Exercise description: Can you copy everything from "One factor impacting" down to "units, Lybik said." in the passage on Sun Belt rents, renaming "luxury apartments" to "high-end apartments"?

Source passage:
┄┄┄┄┄┄

- Rents are dropping in Southern and Sun Belt cities after a surge in new apartment construction.
- Meanwhile rents are still going up in Midwestern and Northeastern cities.
- Rents are still quite elevated over pre-pandemic levels in most places, hurting affordability.
Communities across the country have struggled with soaring rents over the last few years. But recently, that story has begun to change.
While rents are continuing to rise, particularly in the Northeast and Midwest, they're falling in markets across the South and Sun Belt. One likely reason? A ton of new apartments.
The US is on track to build a record number of new multifamily units this year — about 500,000, thanks in large part to Southern and Sunbelt metros like Dallas, Phoenix, Raleigh, Charlotte, Nashville, and Austin. Two-thirds of the 1.8 million apartments built over the last five years were located in the Sun Belt, the real estate analytics firm CoStar recently reported.
The building boom was made possible in part by less restrictive land-use laws and other regulations governing construction, experts say.
The new supply of apartments is expected to keep rents relatively flat in the Southeast and Southwest next year, even as the rate of new multifamily construction is expected to slow significantly, said Jay Lybik, director of multifamily analytics at CoStar.
Rents fell in 15 of 21 Southern markets — falling across the region by 1.4% — over the last year, Harvard's Joint Center for Housing Studies reported this fall. Meanwhile, rents in Midwestern markets have increased by 2.7% and by 2.4% in the Northeast.
But renters in booming Sun Belt and Southern cities still face affordability issues. Rents remain far higher in most places than they were pre-pandemic. Nationwide, the average rent of main residences in cities was up about 27% between October 2019 and October 2024; in the South comparable rents grew 33% over that period.
One factor impacting affordability is that because the cost of land, building materials, and labor are elevated, developers are mostly building luxury apartments rather than mid-priced or affordable units, Lybik said.
"They're building at the top end of the price point, and so you're not getting the full impact of housing at different price levels throughout the entire market," Lybik said. Markets that are seeing more affordable apartments being built "tend to be very, very far out geographically from an urban core."

┄┄┄┄┄┄

Information given:
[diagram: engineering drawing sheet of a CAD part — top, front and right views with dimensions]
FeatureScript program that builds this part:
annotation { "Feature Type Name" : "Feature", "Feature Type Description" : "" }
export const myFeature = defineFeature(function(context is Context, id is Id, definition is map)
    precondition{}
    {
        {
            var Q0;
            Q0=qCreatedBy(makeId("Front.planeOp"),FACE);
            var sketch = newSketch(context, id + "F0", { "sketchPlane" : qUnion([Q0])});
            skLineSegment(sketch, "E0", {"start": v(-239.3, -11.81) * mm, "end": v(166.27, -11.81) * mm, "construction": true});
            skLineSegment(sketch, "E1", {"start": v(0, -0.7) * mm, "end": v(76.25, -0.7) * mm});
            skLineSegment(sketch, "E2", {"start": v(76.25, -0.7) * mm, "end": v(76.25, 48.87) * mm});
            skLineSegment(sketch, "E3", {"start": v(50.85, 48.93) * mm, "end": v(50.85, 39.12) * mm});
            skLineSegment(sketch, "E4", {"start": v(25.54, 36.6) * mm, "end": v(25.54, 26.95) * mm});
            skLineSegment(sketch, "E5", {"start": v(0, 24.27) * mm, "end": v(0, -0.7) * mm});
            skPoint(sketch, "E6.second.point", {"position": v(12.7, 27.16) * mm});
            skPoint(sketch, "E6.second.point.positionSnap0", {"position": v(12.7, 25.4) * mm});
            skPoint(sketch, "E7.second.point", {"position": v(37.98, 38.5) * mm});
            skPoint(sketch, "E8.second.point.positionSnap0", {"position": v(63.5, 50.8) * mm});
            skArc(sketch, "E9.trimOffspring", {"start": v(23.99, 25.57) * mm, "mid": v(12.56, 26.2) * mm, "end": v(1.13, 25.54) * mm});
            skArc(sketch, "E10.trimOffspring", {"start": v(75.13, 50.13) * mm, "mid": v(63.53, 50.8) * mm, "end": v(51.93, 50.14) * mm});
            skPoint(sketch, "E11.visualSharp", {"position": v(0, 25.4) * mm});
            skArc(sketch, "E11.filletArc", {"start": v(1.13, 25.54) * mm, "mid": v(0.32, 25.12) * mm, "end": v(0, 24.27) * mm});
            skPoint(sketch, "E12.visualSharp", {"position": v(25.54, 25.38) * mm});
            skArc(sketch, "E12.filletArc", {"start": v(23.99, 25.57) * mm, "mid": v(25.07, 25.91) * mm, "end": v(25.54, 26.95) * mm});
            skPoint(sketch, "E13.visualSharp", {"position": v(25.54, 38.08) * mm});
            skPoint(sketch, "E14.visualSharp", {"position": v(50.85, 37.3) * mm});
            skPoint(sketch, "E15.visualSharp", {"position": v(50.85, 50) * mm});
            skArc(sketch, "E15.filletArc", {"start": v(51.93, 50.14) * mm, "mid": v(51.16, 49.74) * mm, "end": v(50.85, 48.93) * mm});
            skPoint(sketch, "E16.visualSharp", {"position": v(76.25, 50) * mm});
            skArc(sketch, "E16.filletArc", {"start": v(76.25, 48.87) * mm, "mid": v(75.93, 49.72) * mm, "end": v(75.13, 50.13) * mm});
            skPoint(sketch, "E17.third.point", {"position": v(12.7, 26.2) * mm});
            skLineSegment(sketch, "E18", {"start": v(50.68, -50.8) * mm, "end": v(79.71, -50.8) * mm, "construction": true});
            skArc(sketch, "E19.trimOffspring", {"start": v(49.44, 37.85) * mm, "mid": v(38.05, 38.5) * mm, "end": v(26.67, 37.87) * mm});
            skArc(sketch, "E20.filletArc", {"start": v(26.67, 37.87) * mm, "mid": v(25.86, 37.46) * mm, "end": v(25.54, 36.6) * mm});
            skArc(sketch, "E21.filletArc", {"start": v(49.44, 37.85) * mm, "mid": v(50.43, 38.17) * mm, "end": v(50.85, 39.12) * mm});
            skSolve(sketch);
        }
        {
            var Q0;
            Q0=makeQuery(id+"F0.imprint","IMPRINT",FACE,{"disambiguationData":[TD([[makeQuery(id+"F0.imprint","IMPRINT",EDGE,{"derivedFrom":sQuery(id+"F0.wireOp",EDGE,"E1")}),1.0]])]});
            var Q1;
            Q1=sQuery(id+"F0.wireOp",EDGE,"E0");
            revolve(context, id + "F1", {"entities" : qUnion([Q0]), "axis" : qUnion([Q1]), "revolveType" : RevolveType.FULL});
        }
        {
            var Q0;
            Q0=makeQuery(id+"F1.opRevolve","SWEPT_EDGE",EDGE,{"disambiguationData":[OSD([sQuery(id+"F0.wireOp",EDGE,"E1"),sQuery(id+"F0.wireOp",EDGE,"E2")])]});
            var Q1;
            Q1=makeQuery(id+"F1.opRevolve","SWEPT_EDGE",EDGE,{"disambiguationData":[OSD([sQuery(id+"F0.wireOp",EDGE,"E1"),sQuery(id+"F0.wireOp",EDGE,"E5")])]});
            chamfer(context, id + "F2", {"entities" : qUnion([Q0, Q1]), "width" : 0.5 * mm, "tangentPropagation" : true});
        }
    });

┄┄┄┄┄┄

Output for this exercise:
One factor impacting affordability is that because the cost of land, building materials, and labor are elevated, developers are mostly building high-end apartments rather than mid-priced or affordable units, Lybik said.